Good the Gentian, but beware of the white hellebore

Great Yellow Gentian

Plant:

Great Yellow Gentian

Plant Part:

root

Plant Properties:

digestive, vulnerary, anti-anaemic, fever reducer, diuretic, stimulates gastric juice production, relieving flatulence, stomachic expectorant, tonic, eupeptic, antidiarrheal, febrifugal, vermifuge, bitter, bittering, eases atony, antibiotic, immunostimulator

Description:

"Chew every day a piece of gentian and you will enjoy a long life and a healthy old age" said an old proverb.
But not only the proverbs made this plant famous, that was already known two hundred years before Christ.
It was Gentius, the last king of Illyria, who discovered it, praising the infinite therapeutic virtues oft he plant, which then served to reaffirm his reputation as worker of miracles.
Certainly the gentian always occupied a prominent place in the Treaties of materia medica (On Medical Material) and from time to time the most diverse indications were attributed to it: from an antidote against poison to a remedy against fevers, from a blood-promoting medicine to a resolving liniment.

With these same therapeutic indications gentian also appeared also in the first pharmacopoeia until at the beginning of the 19th century the various active ingredients (the genzianino bitter principle) were isolated and the plant was finally and officially considered a bitter, tonic and digestive.
As such the gentian is used as the primary component of bitter liqueurs, aperitifs and digestives.

The bitter principles are present both in the root and in the inflorescences of the willow gentian but especially in the root (collected in the second year) of the great yellow gentian (GENTIANA LUTEA L.).
It is this root, placed in the Grappa, which imparts a particularly bitter taste that mainly favors the digestive functions.

 

Ingredients:

- 1 liter of Grappa
- a few pieces of dried root of Gentian
- some hot water (at pleasure)
- zest of one lemon (at pleasure)

Preparation:

Just take a few pieces of dried root and let it macerate for a month in a liter of Grappa. Take care to shake everythig from time to time and to keep the bottle away from light.
Left the filtered liquor to age in the cellar for at least two months: the result will be a unique digestif, at least with regard to its very bitter and aromatic character.
The Grappa of gentian can be drunk pure or diluted with hot water (as a punch!), as well with the addition of a lemon peel in order to increase the digestive properties.
Without the specific knowledge of the world of the herbs, the preparation can lead to unpleasant incidents: it is indeed the gentian root, which is often confused with the root of another plant: the false helleborine (Veratrum album L.).
These two plants are apparently similar but fundamentally different, not only from a structural point of view: one is a medicinal plant and the other a deadly poison. A careless picker could, in fact, confuse the two plants with eachother, since the gentian and the false helleborine grow in the same environment.

Parts of the exercise
1 > In the gentian passage, how long should the dried root soak in the Grappa?
2 > In the gentian passage, take the part that opens with "It was Gentius, the" and closes with "worker of miracles.", and write it out with "miracle worker" swapped in for "worker of miracles".

Extracted records
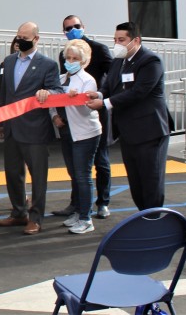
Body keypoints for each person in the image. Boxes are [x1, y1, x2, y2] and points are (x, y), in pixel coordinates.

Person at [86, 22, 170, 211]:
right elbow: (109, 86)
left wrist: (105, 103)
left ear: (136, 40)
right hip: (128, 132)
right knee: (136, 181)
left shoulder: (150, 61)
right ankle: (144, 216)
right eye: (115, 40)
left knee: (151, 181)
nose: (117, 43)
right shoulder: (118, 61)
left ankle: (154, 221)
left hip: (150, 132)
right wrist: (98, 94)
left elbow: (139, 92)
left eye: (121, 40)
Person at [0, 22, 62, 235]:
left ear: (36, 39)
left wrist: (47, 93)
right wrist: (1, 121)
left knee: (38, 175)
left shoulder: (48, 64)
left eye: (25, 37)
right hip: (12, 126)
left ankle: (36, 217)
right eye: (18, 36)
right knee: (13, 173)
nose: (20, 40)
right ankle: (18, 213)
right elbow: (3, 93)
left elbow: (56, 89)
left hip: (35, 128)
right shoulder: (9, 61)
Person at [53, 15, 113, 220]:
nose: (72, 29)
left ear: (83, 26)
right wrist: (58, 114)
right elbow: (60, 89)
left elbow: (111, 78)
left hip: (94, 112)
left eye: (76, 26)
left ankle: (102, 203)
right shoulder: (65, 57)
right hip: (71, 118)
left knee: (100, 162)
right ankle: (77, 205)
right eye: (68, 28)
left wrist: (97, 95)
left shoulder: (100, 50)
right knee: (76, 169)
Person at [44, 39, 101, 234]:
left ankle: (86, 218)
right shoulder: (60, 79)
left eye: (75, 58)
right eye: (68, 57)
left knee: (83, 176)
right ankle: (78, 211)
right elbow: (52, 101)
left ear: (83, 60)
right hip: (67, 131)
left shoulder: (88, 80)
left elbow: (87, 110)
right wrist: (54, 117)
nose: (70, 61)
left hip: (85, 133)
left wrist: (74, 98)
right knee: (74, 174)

--

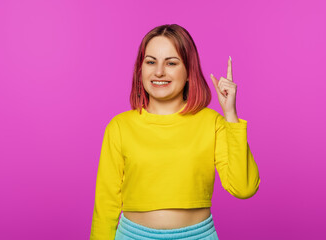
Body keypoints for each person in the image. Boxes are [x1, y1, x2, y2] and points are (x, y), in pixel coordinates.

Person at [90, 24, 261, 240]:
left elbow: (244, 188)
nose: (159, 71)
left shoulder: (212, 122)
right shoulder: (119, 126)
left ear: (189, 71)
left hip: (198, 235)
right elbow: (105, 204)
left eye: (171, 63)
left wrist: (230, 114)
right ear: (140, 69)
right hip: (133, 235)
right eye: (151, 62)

Answers by item number
1 > For a month.

2 >
It was Gentius, the last king of Illyria, who discovered it, praising the infinite therapeutic virtues oft he plant, which then served to reaffirm his reputation as miracle worker.